------ EXTRACT TO READ ------
I'm trying to scrape an asp.net page where I need to page through the items a list of items that are in a gridview control. I've never used asp.net but have been searching the Net for pointers but now I've hit a brick wall. The page links are of the form:
javascript:__doPostBack('ctl00$ctl00$ctl00$ContentPlaceHolderEverything$ContentPlaceHolderFullWidthContent$ContentPlaceHolderMain$gridViewItems','Page$2')
I'm currently trying to get this working using Mechanize in Python. I initially tried the following, assuming that the VIEWSTATE variables would be handled by mechanize.
br.form.set_all_readonly(False)
br['__EVENTTARGET'] = 'ctl00$ctl00$ctl00$ContentPlaceHolderEverything$ContentPlaceHolderFullWidthContent$ContentPlaceHolderMain$gridViewItems'
br['__EVENTARGUMENT'] = 'Page$2'
response = br.submit(name="ctl00$ctl00$ctl00$ContentPlaceHolderEverything$ContentPlaceHolderFullWidthContent$ContentPlaceHolderMain$itemLocator$btnItemSearch")
html = br.response().read()
Using a network monitor(Fiddler2), I noticed that two more variables were populated so I added these in too:
br.select_form(nr=0)
br.form.new_control('hidden','ctl00$ctl00$ctl00$ContentPlaceHolderEverything$ScriptManager1',attrs = dict(name='ctl00$ctl00$ctl00$ContentPlaceHolderEverything$ScriptManager1'))
br.form.new_control('hidden','hiddenInputToUpdateATBuffer_CommonToolkitScripts',attrs = dict(name='hiddenInputToUpdateATBuffer_CommonToolkitScripts'))
br.form.new_control('hidden','__ASYNCPOST',attrs = dict(name='__ASYNCPOST'))
br.form.set_all_readonly(False)
br['hiddenInputToUpdateATBuffer_CommonToolkitScripts'] = '1'
br['__ASYNCPOST'] = 'TRUE'
br['ctl00$ctl00$ctl00$ContentPlaceHolderEverything$ScriptManager1'] = 'ctl00$ctl00$ctl00$ContentPlaceHolderEverything$ContentPlaceHolderFullWidthContent$ContentPlaceHolderMain$SearchResultsUpdatePanel|ctl00$ctl00$ctl00$ContentPlaceHolderEverything$ContentPlaceHolderFullWidthContent$ContentPlaceHolderMain$gridViewItems'
br['__EVENTTARGET'] = 'ctl00$ctl00$ctl00$ContentPlaceHolderEverything$ContentPlaceHolderFullWidthContent$ContentPlaceHolderMain$gridViewItems'
br['__EVENTARGUMENT'] = 'Page$2'
response = br.submit(name="ctl00$ctl00$ctl00$ContentPlaceHolderEverything$ContentPlaceHolderFullWidthContent$ContentPlaceHolderMain$itemLocator$btnItemSearch")
html = br.response().read()
With both of these the html I get back is still for page 1 only.
I think there may be a couple of potential issues:
I'm not sure I'm doing the submit right. There are multiple submit buttons on the page so the one I'm searching for is the "search" button, which is what I previously used to get to the first page. I could see that being why the first page is displayed. If I use br.submit() without a name then it uses another submit control that takes you somewhere else.
When you click a page number in a browser, the gridview control updates without a page reload. As I'm not running Javascript, maybe I can't get that but I would at least expect to be able to get back the data from the POST and parse that.
Any help would be much appreciated!
------ SOURCE INFORMATION ------
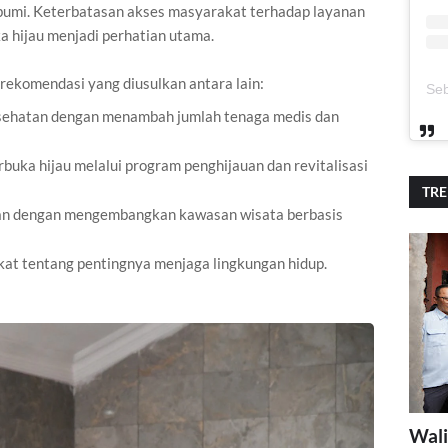
bumi. Keterbatasan akses masyarakat terhadap layanan
a hijau menjadi perhatian utama.
rekomendasi yang diusulkan antara lain:
sehatan dengan menambah jumlah tenaga medis dan
ka hijau melalui program penghijauan dan revitalisasi
TR
an dengan mengembangkan kawasan wisata berbasis
t tentang pentingnya menjaga lingkungan hidup.
Wali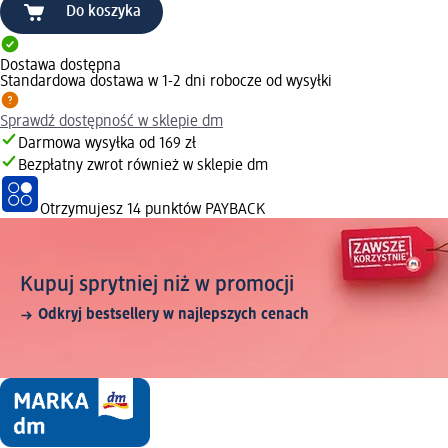
Do koszyka
Dostawa dostępna
Standardowa dostawa w 1-2 dni robocze od wysyłki
Sprawdź dostępność w sklepie dm
Darmowa wysyłka od 169 zł
Bezpłatny zwrot również w sklepie dm
Otrzymujesz
14 punktów PAYBACK
Kupuj sprytniej niż w promocji
Odkryj bestsellery w najlepszych cenach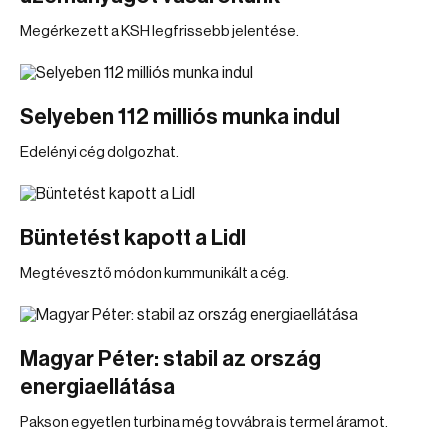
Megérkezett a KSH legfrissebb jelentése.
Selyeben 112 milliós munka indul
Edelényi cég dolgozhat.
Büntetést kapott a Lidl
Megtévesztő módon kummunikált a cég.
Magyar Péter: stabil az ország
energiaellátása
Pakson egyetlen turbina még tovvábra is termel áramot.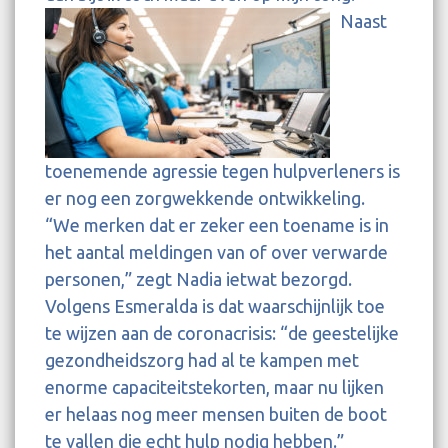
Naast
toenemende agressie tegen hulpverleners is
er nog een zorgwekkende ontwikkeling.
“We merken dat er zeker een toename is in
het aantal meldingen van of over verwarde
personen,” zegt Nadia ietwat bezorgd.
Volgens Esmeralda is dat waarschijnlijk toe
te wijzen aan de coronacrisis: “de geestelijke
gezondheidszorg had al te kampen met
enorme capaciteitstekorten, maar nu lijken
er helaas nog meer mensen buiten de boot
te vallen die echt hulp nodig hebben.”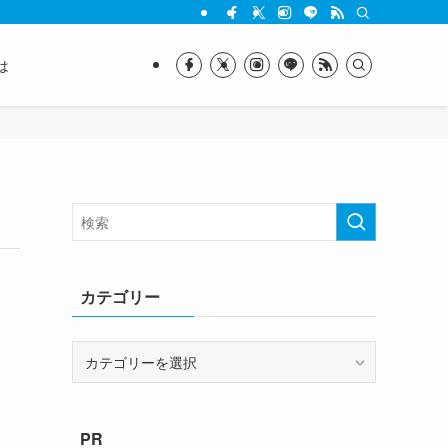
は
カテゴリー
カ
テ
ゴ
リ
PR
ー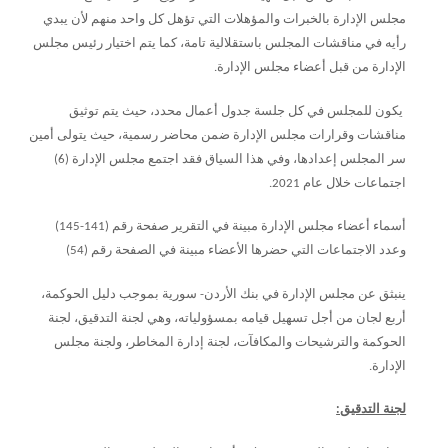
مجلس الإدارة بالخبرات والمؤهلات التي تؤهل كل واحد منهم لأن يبدي
رأيه في مناقشات المجلس باستقلالية تامة، كما يتم اختيار رئيس مجلس
الإدارة من قبل أعضاء مجلس الإدارة.
يكون للمجلس في كل جلسة جدول أعمال محدد، حيث يتم توثيق
مناقشات وقرارات مجلس الإدارة ضمن محاضر رسمية، حيث يتولى أمين
سر المجلس إعدادها، وفي هذا السياق فقد اجتمع مجلس الإدارة (6)
اجتماعات خلال عام 2021.
أسماء أعضاء مجلس الإدارة مبينة في التقرير صفحة رقم (141-145)
وعدد الاجتماعات التي حضرها الأعضاء مبينة في الصفحة رقم (54)
ينبثق عن مجلس الإدارة في بنك الأردن- سورية بموجب دليل الحوكمة،
أربع لجان من أجل تسهيل قيامه بمسؤولياته، وهي لجنة التدقيق، لجنة
الحوكمة والترشيحات والمكافآت، لجنة إدارة المخاطر، ولجنة مجلس
الإدارة.
لجنة التدقيق: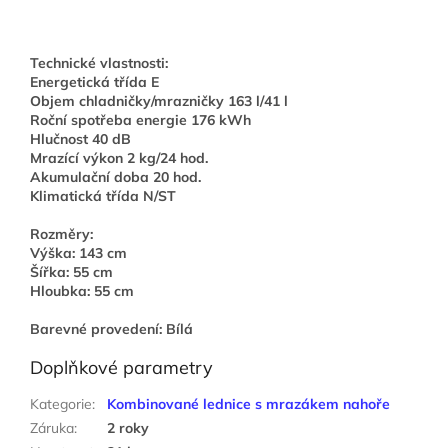
Technické vlastnosti:
Energetická třída E
Objem chladničky/mrazničky 163 l/41 l
Roční spotřeba energie 176 kWh
Hlučnost 40 dB
Mrazící výkon 2 kg/24 hod.
Akumulační doba 20 hod.
Klimatická třída N/ST
Rozměry:
Výška: 143 cm
Šířka: 55 cm
Hloubka: 55 cm
Barevné provedení: Bílá
Doplňkové parametry
Kategorie
:
Kombinované lednice s mrazákem nahoře
Záruka
:
2 roky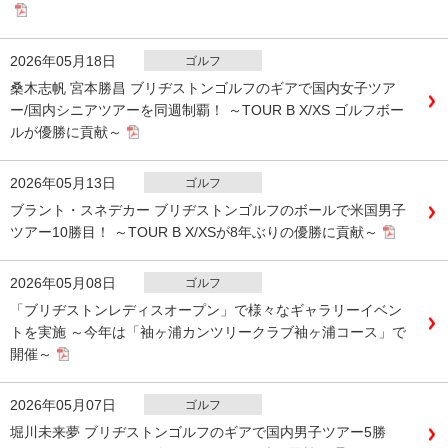
2026年05月18日
ゴルフ
桑木志帆 宮本勝昌 ブリヂストンゴルフのギアで国内女子ツア
ー/国内シニアツアーを同週制覇！ ～TOUR B X/XS ゴルフボー
ルが優勝に貢献～
2026年05月13日
ゴルフ
ブラント・スネデカー ブリヂストンゴルフのボールで米国男子
ツアー10勝目！ ～TOUR B X/XSが8年ぶりの優勝に貢献～
2026年05月08日
ゴルフ
「ブリヂストンレディスオープン」で様々なギャラリーイベン
トを実施 ～今年は「袖ヶ浦カンツリークラブ袖ヶ浦コース」で
開催～
2026年05月07日
ゴルフ
堀川未来夢 ブリヂストンゴルフのギアで国内男子ツアー5勝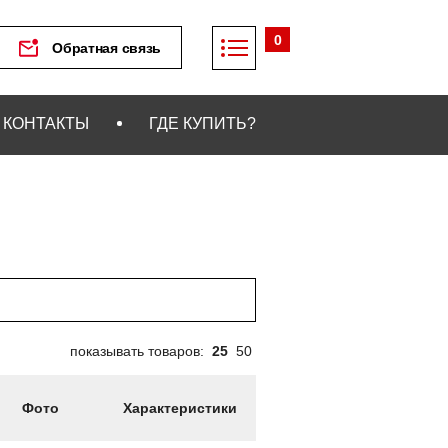
0
Обратная связь
КОНТАКТЫ
ГДЕ КУПИТЬ?
показывать товаров:
25
50
Фото
Характеристики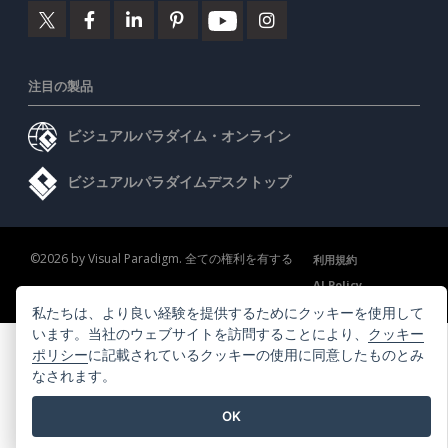
注目の製品
ビジュアルパラダイム・オンライン
ビジュアルパラダイムデスクトップ
©2026 by Visual Paradigm. 全ての権利を有する
利用規約
AI Policy
プライバシーポリシー
Content Guidelines
セキュリティ概要
私たちは、より良い経験を提供するためにクッキーを使用して
います。当社のウェブサイトを訪問することにより、
クッキー
ポリシー
に記載されているクッキーの使用に同意したものとみ
なされます。
OK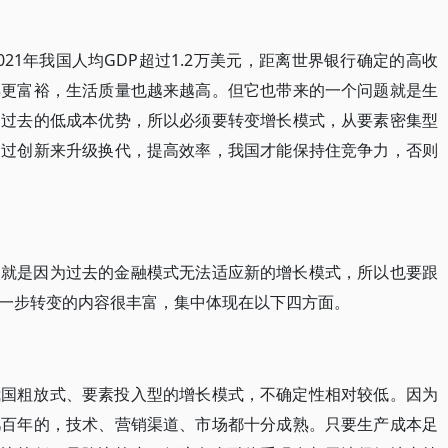
21年我国人均GDP超过1.2万美元，距离世界银行确定的高收
得更富裕，生活质量也越来越高。但它也带来的一个问题就是生
了过去的低成本优势，所以必须要转变增长模式，从要素密集型
通过创新来升级换代，提高效率，我国才能保持住竞争力，否则
，就是因为过去的金融模式无法适应新的增长模式，所以也要跟
一步转变的内容很丰富，集中体现在以下四方面。
我国粗放式、要素投入型的增长模式，不确定性相对较低。因为
几百年的，技术、营销渠道、市场都十分成熟。只要生产成本足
------
EXERCISE A -
In the post about scraping the ASP.NET gridview, give the text again from "I think there" up to and including "and parse that.", with "browser" changed to "web browser".
EXERCISE B -
Sum up the post about scraping the ASP.NET gridview in two sentences.
EXERCISE C -
Rewrite the paragraph of the post about scraping the ASP.NET gridview that starts "I'm not sure I'm doing the submit right" as a short list.

EXPECTED ANSWER A -
I think there may be a couple of potential issues:
I'm not sure I'm doing the submit right. There are multiple submit buttons on the page so the one I'm searching for is the "search" button, which is what I previously used to get to the first page. I could see that being why the first page is displayed. If I use br.submit() without a name then it uses another submit control that takes you somewhere else.
When you click a page number in a web browser, the gridview control updates without a page reload. As I'm not running Javascript, maybe I can't get that but I would at least expect to be able to get back the data from the POST and parse that.

EXPECTED ANSWER B -
The poster is using Mechanize in Python to page through a gridview on an ASP.NET page by setting __EVENTTARGET and __EVENTARGUMENT, and then by adding hidden fields spotted with Fiddler2, but the HTML returned is still page 1. They suspect the submit is wrong, because they name the "search" button that led to the first page, and they note that in a browser the gridview updates without a page reload.

EXPECTED ANSWER C -
- The poster is not sure the submit is done right.
- The page has multiple submit buttons. The one named is the "search" button, which was used before to reach the first page and could be why the first page is displayed.
- Using br.submit() without a name picks another submit control that goes somewhere else.